Data360 Analyze Server Help

Product type
Software
Portfolio
Verify
Product family
Data360
Product
Data360 Analyze
Version
Latest
Language
English
Product name
Data360 Analyze
Title
Data360 Analyze Server Help
Copyright
2024
First publish date
2016
Last updated
2024-11-28
Published on
2024-11-28T15:26:57.181000

This example illustrates how to connect to an external database that uses drivers which are not shipped with Data360 Analyze.

See also Acquiring data from MS Access for a simple example of how to connect to a database that uses a driver which is shipped with the application.

Note: The steps in this topic have been tested with the Database Metadata node and the JDBC Query node.
  1. Downloaded all required JDBC drivers for your Hadoop installation from the database vendor.
  2. Install the third party drivers that you downloaded in step 1. We recommend that you install the driver files in the following location, ensuring that drivers for different databases are stored in separate sub-directories:

    <Data360Analyze site configuration directory>/site-<port>/lib/java/db/<driverName>

    For example: <Data360Analyze site configuration directory>/site-<port>/lib/java/Cloudera/Cloudera_HiveJDBC42

  3. Obtain the keytab file and the krb5.conf file for your setup from your Kerberos administrator.
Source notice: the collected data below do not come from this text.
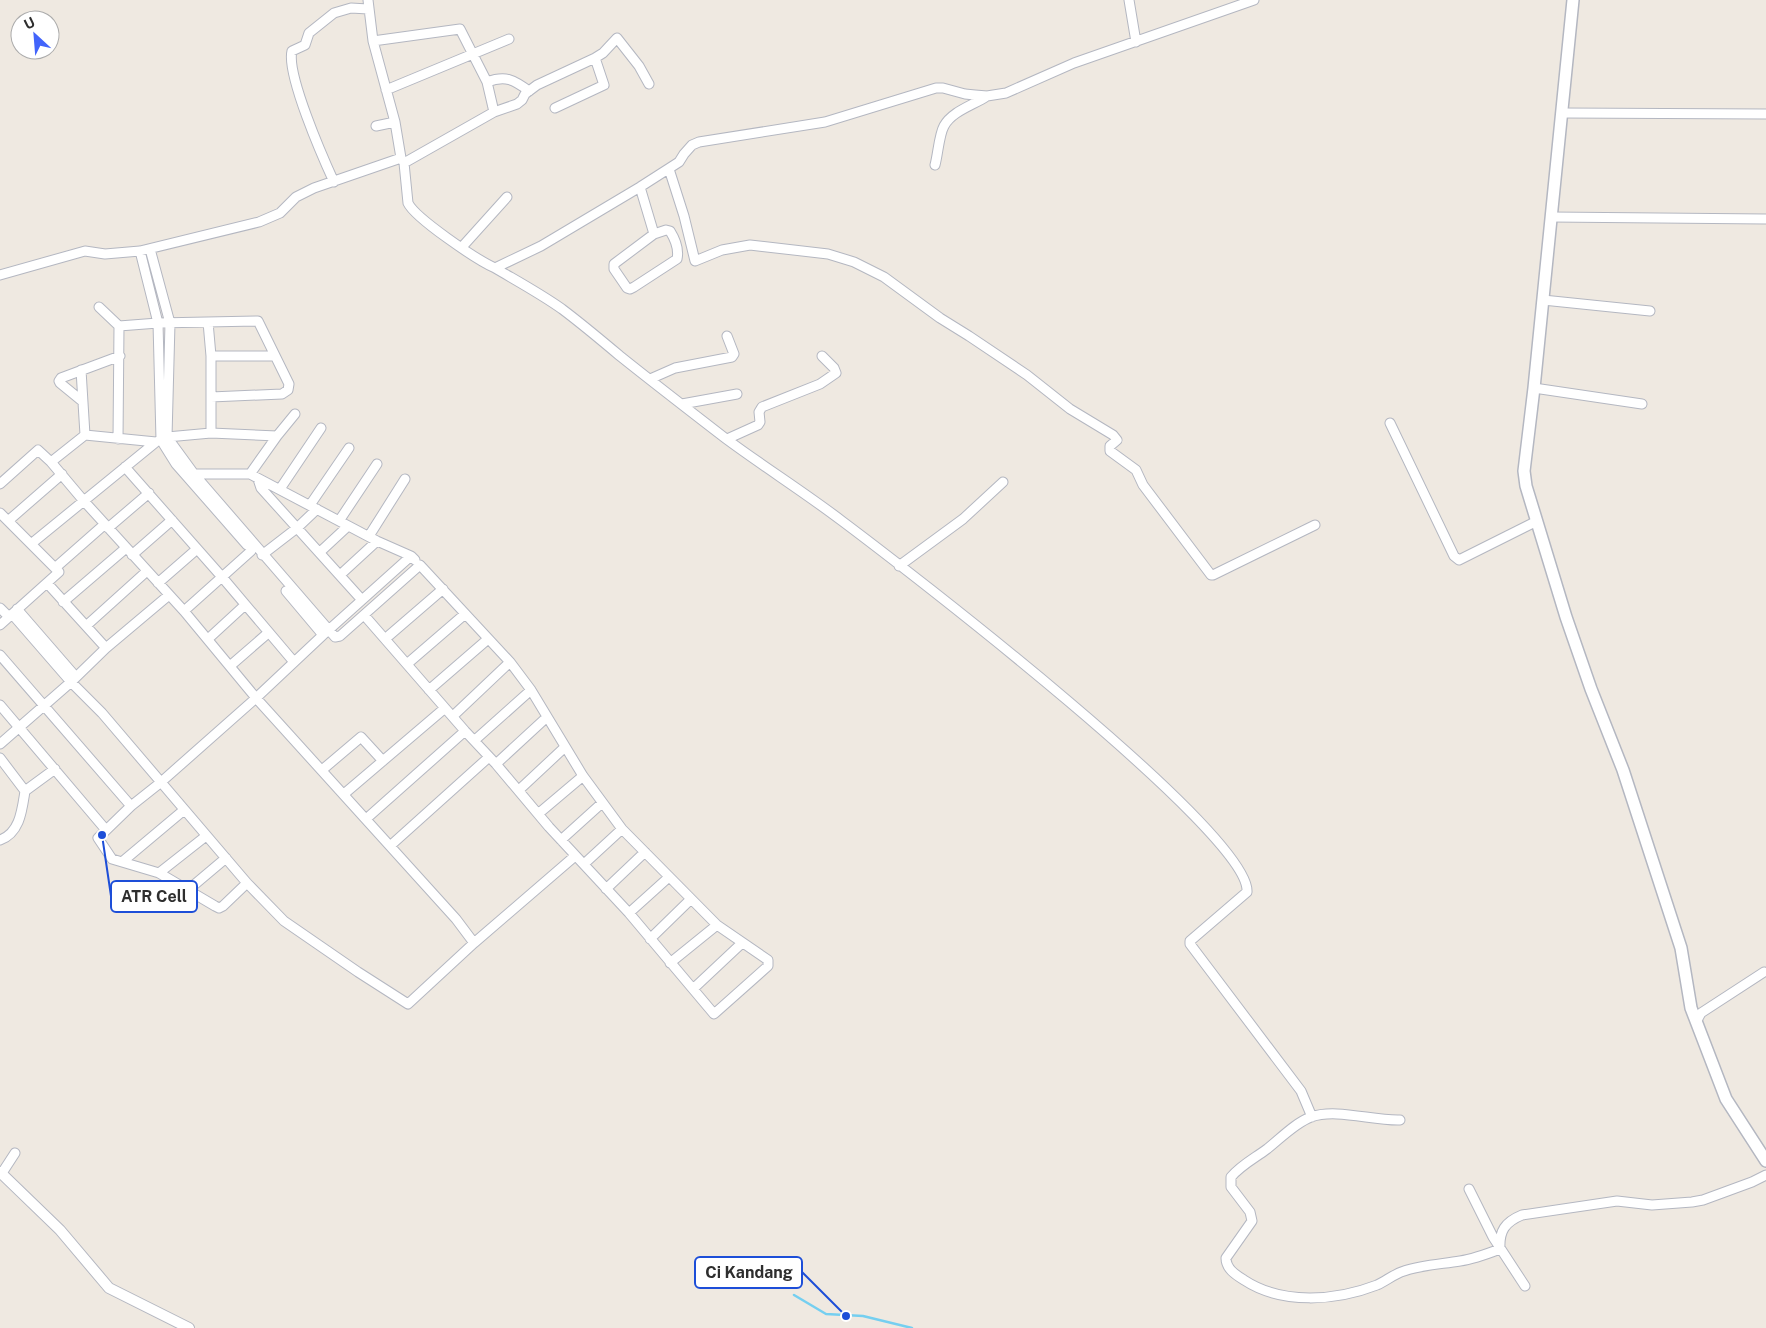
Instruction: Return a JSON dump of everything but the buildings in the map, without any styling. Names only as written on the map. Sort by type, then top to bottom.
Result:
[{"type":"main road","points":[[1573,0],[1524,471],[1526,486],[1566,617],[1591,689],[1623,770],[1681,948],[1691,1008],[1726,1098],[1766,1161]]},
{"type":"street","points":[[1129,0],[1136,42]]},
{"type":"street","points":[[495,268],[541,246],[640,188],[679,162],[692,145],[707,139],[825,122],[936,88],[987,96],[1010,92],[1074,63],[1254,0]]},
{"type":"street","points":[[334,182],[320,151],[296,82],[291,58],[292,51],[305,45],[308,33],[334,13],[368,4],[373,41],[395,122],[410,208],[431,226],[462,247],[561,308],[727,439],[843,522],[996,640],[1091,720],[1174,796],[1219,843],[1245,878],[1247,892],[1190,941],[1190,944],[1301,1091],[1312,1117]]},
{"type":"street","points":[[373,41],[460,29],[487,82],[494,112]]},
{"type":"street","points":[[0,275],[85,251],[105,254],[140,251],[259,222],[280,213],[296,197],[314,188],[374,167],[403,161],[494,112],[518,104],[537,85],[595,58],[603,53],[617,38],[639,66],[649,84]]},
{"type":"street","points":[[386,90],[510,39]]},
{"type":"street","points":[[555,108],[604,85],[595,58]]},
{"type":"street","points":[[487,82],[494,79],[509,78],[529,91]]},
{"type":"street","points":[[935,166],[944,125],[962,110],[987,96]]},
{"type":"street","points":[[1562,113],[1766,114]]},
{"type":"street","points":[[376,126],[395,122]]},
{"type":"street","points":[[669,169],[684,216],[695,261],[722,250],[750,245],[770,246],[828,254],[854,262],[884,277],[940,318],[1027,375],[1070,409],[1113,435],[1117,439],[1108,448],[1110,451],[1136,470],[1138,478],[1148,494],[1211,574],[1215,574],[1315,525]]},
{"type":"street","points":[[640,188],[654,234]]},
{"type":"street","points":[[462,247],[508,198]]},
{"type":"street","points":[[1551,217],[1766,219]]},
{"type":"street","points":[[666,230],[670,231],[674,237],[677,259],[634,287],[627,288],[614,269],[614,264],[654,234],[666,230]]},
{"type":"street","points":[[150,249],[170,324],[161,440],[194,474],[326,632]]},
{"type":"street","points":[[140,251],[158,323],[161,440],[176,464],[251,551],[326,632],[337,638],[420,564]]},
{"type":"street","points":[[1543,300],[1650,311]]},
{"type":"street","points":[[99,307],[119,326],[118,439]]},
{"type":"street","points":[[119,326],[158,323],[258,321],[289,384],[288,390],[282,394],[211,397]]},
{"type":"street","points":[[208,322],[211,356],[211,433]]},
{"type":"street","points":[[650,379],[675,368],[732,357],[734,354],[727,336]]},
{"type":"street","points":[[82,401],[59,381],[60,378],[120,356]]},
{"type":"street","points":[[211,356],[275,356]]},
{"type":"street","points":[[727,439],[758,425],[760,422],[759,412],[762,407],[820,384],[836,373],[834,368],[822,356]]},
{"type":"street","points":[[81,370],[85,435]]},
{"type":"street","points":[[1534,388],[1642,404]]},
{"type":"street","points":[[682,404],[737,394]]},
{"type":"street","points":[[254,477],[277,436],[295,414]]},
{"type":"street","points":[[1390,422],[1454,556],[1459,560],[1537,521]]},
{"type":"street","points":[[280,489],[321,428]]},
{"type":"street","points":[[51,462],[85,435],[118,439],[161,440],[211,433],[277,436]]},
{"type":"street","points":[[31,544],[83,500],[161,440]]},
{"type":"street","points":[[262,555],[297,528],[313,507],[349,448]]},
{"type":"street","points":[[0,484],[38,450],[51,462],[129,552],[208,638],[256,698],[456,919],[474,943]]},
{"type":"street","points":[[339,521],[377,464]]},
{"type":"street","points":[[125,467],[294,662]]},
{"type":"street","points":[[8,521],[62,474]]},
{"type":"street","points":[[194,474],[254,477],[348,526],[411,556],[443,588],[510,662],[530,690],[583,776],[622,829],[717,925],[742,944],[768,960],[768,966],[714,1014],[628,913],[575,856],[364,615]]},
{"type":"street","points":[[254,477],[261,488],[362,600]]},
{"type":"street","points":[[369,536],[405,480]]},
{"type":"street","points":[[899,566],[964,518],[1003,482]]},
{"type":"street","points":[[55,568],[149,493]]},
{"type":"street","points":[[0,513],[59,572],[0,625]]},
{"type":"street","points":[[64,602],[172,520]]},
{"type":"street","points":[[320,552],[348,526]]},
{"type":"street","points":[[340,575],[378,541]]},
{"type":"street","points":[[158,583],[197,549]]},
{"type":"street","points":[[184,611],[251,551]]},
{"type":"street","points":[[247,883],[219,908],[158,872],[112,859],[98,840],[99,836],[256,698],[411,556]]},
{"type":"street","points":[[86,626],[147,571]]},
{"type":"street","points":[[47,583],[106,648]]},
{"type":"street","points":[[386,639],[443,588]]},
{"type":"street","points":[[0,744],[169,594]]},
{"type":"street","points":[[208,638],[245,605]]},
{"type":"street","points":[[0,608],[13,614],[74,680],[206,836],[247,883],[284,921],[408,1004],[474,943],[575,856]]},
{"type":"street","points":[[407,664],[466,614]]},
{"type":"street","points":[[230,666],[268,633]]},
{"type":"street","points":[[430,690],[488,639]]},
{"type":"street","points":[[0,655],[131,806]]},
{"type":"street","points":[[453,716],[510,662]]},
{"type":"street","points":[[475,740],[530,690]]},
{"type":"street","points":[[0,705],[106,830]]},
{"type":"street","points":[[344,794],[445,708]]},
{"type":"street","points":[[496,764],[547,717]]},
{"type":"street","points":[[366,819],[465,731]]},
{"type":"street","points":[[322,770],[361,737],[383,761]]},
{"type":"street","points":[[519,790],[565,747]]},
{"type":"street","points":[[390,846],[489,757]]},
{"type":"street","points":[[2,764],[25,791]]},
{"type":"street","points":[[0,840],[11,834],[16,828],[25,791],[56,769]]},
{"type":"street","points":[[538,814],[583,776]]},
{"type":"street","points":[[561,840],[602,803]]},
{"type":"street","points":[[122,862],[184,810]]},
{"type":"street","points":[[584,864],[622,829]]},
{"type":"street","points":[[158,872],[206,836]]},
{"type":"street","points":[[606,889],[645,852]]},
{"type":"street","points":[[188,890],[226,858]]},
{"type":"street","points":[[628,913],[669,876]]},
{"type":"street","points":[[650,939],[691,899]]},
{"type":"street","points":[[670,963],[717,925]]},
{"type":"street","points":[[693,989],[742,944]]},
{"type":"street","points":[[1696,1022],[1701,1013],[1764,972]]},
{"type":"street","points":[[1400,1120],[1388,1121],[1343,1115],[1312,1117],[1244,1165],[1231,1177],[1230,1187],[1250,1212],[1252,1220],[1226,1258],[1226,1263],[1234,1274],[1256,1288],[1269,1292],[1317,1298],[1354,1293],[1379,1284],[1404,1270],[1472,1259],[1500,1249]]},
{"type":"street","points":[[15,1152],[1,1172],[70,1242],[108,1288],[189,1328]]},
{"type":"street","points":[[1500,1249],[1502,1230],[1513,1219],[1522,1215],[1617,1201],[1652,1205],[1692,1202],[1703,1200],[1766,1175]]},
{"type":"street","points":[[1469,1189],[1500,1249],[1525,1286]]},
{"type":"waterway","points":[[794,1295],[826,1314],[863,1316],[912,1328]]},
{"type":"place","name":"ATR Cell","points":[[102,835]]},
{"type":"place","name":"Ci Kandang","points":[[846,1316]]}]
Place these files on the Data360 Analyze server and note the location for the next step.
  4. Create a file named gss-jaas.conf

    In this file, include the following information, replacing the principal and keyTab settings with actual values:

    Hortonworks example

    com.sun.security.jgss.initiate {
     com.sun.security.auth.module.Krb5LoginModule required
     useKeyTab=true
     useTicketCache=true
     principal="yourprincipaluser@yourcompany.com"
     keyTab="/location/to/your.keytab"
     debug=false;
    };

    Cloudera example

    Client {
     com.sun.security.auth.module.Krb5LoginModule required
     useKeyTab=true
     useTicketCache=true
     principal="yourprincipaluser@yourcompany.com"
     keyTab="/location/to/your.keytab"
     debug=false;
    };
    Tip: Check with your Kerberos administrator if you are unsure what the principal account is. The keytab location is the location where you placed the keytab file in the previous step.
  5. OpenData360 Analyze, then from the Directory select Create > Data Flow.
  6. In the Nodes panel, search for the JDBC Query or Database Metadata node and drag it onto the canvas.
  7. Select the node. From the Properties panel, expand the Advanced property group and configure the following properties:
    1. DbUrl - Enter the database connection URL. There may be specific requirements for your JDBC URL. Please refer to your database administrator or Kerberos administrator to configure the URL appropriately. For example jdbc:hive2://XXXXXXXXXXX:10000/default;principal=hive/XXXXXX@COMPANY.COM
    2. DbDriver - Enter the following: org.apache.hive.jdbc.HiveDriver
    3. DbDriverClasspath - Specify the full path to the directory that contains your Hive drivers using the %ls.appDataDir% substitution for anything installed into your Data360 Analyze site configuration directory. For example if you installed into:

    C:\ProgramData\Data360Analyze\site\lib\java\Data3SixtyAnalyze_External

    You should reference this using: %ls.appDataDir%\lib\java\Data3SixtyAnalyze_External

    If you want to reference multiple directories, list the directories using a semi colon to separate each entry, for example:

    %ls.appDataDir%\lib\java\Hive_drivers1;%ls.appDataDir%\lib\java\Hive_drivers2

  8. Select the node and from the menu button in the top right corner of the Properties panel, select Show Hidden Properties.
  9. In the JvmArguments property, add the following, replacing the locations of the gss-jaas.conf and krb5.conf files with actual locations:
    -Djava.security.auth.login.config=/location/to/gss-jaas.conf
    -Djava.security.krb5.conf=/location/to/krb5.conf
    -Djavax.security.auth.useSubjectCredsOnly=false
    Note: There are two similarly named properties, please ensure that you add the above information to the JvmArguments property and not to the _JvmArguments property. Each JVM argument must be on a separate line.
  10. Run the node to import data.